Typically, HIV infection induces a massive CD8 T cell response that initially suppresses viral levels. But that response soon becomes exhausted and remains dysfunctional, allowing the virus to rebound and establish a persistent infection. The Ragon Institute team — led by Zaza Ndhlovu, PhD, also of the Africa Health Research Institute and lead author of the report — set out to examine whether that process could be subverted by very early institution of ART. To do that, they enrolled a group of participants in the FRESH (Females Rising Through Education, Support and Health) study, based in KwaZulu-Natal, the South African province with one of the world’s highest HIV infection rates.
Instituted in 2012, the FRESH study enrolled women ages 18 to 23 who were not in school or employed, were sexually active and were HIV negative at the time of enrollment. Along with attending twice-weekly sessions addressing career development, self-esteem, relationships, gender-based violence and HIV prevention and treatment, participants receive HIV testing at each visit. The current study enrolled 46 participants in whom “hyperacute” HIV infection was detected — 26 who began receiving ART within 24 to 48 hours of initial detection, 8 who began receiving ART at later stages of infection and 12 who began treatment when CD4 T cells dropped below 350, the standard treatment guideline for South Africa at the time.
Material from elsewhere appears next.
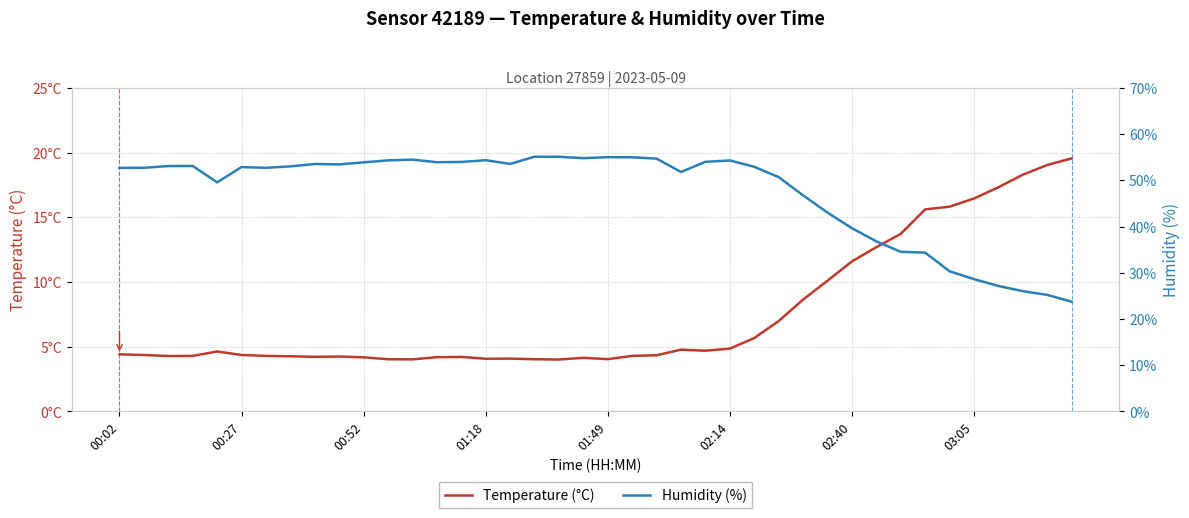

What is the average value of the Temperature (°C) series?

7.6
The results showed that, while the immediate HIV-specific CD8 T cell response of women receiving very early ART was much less intense than that of those whose treatment began later, that response remained functional — as indicated by continued expression of genes associated with key antiviral cytokines — and persistent. Early ART also altered the maturation of HIV-specific CD8 T cells towards generation of effective antiviral T cell memory and promoted robust HIV-specific CD4 T cell responses.
“Understanding what constitutes a ‘good’ immune response to HIV gives us important information for vaccine design and could guide the development of interventions to achieve these kinds of responses in chronic infection,” says Walker. “We now need to see whether these responses can control HIV in the absence of ongoing ART treatment or if we can further augment their immune responses, for example, by immunizing against highly networked viral amino acids as described in our recent Science paper.” Walker is the Phillip T. and Susan M. Ragon Professor of Medicine at Harvard Medical School and a Howard Hughes Medical Institute investigator.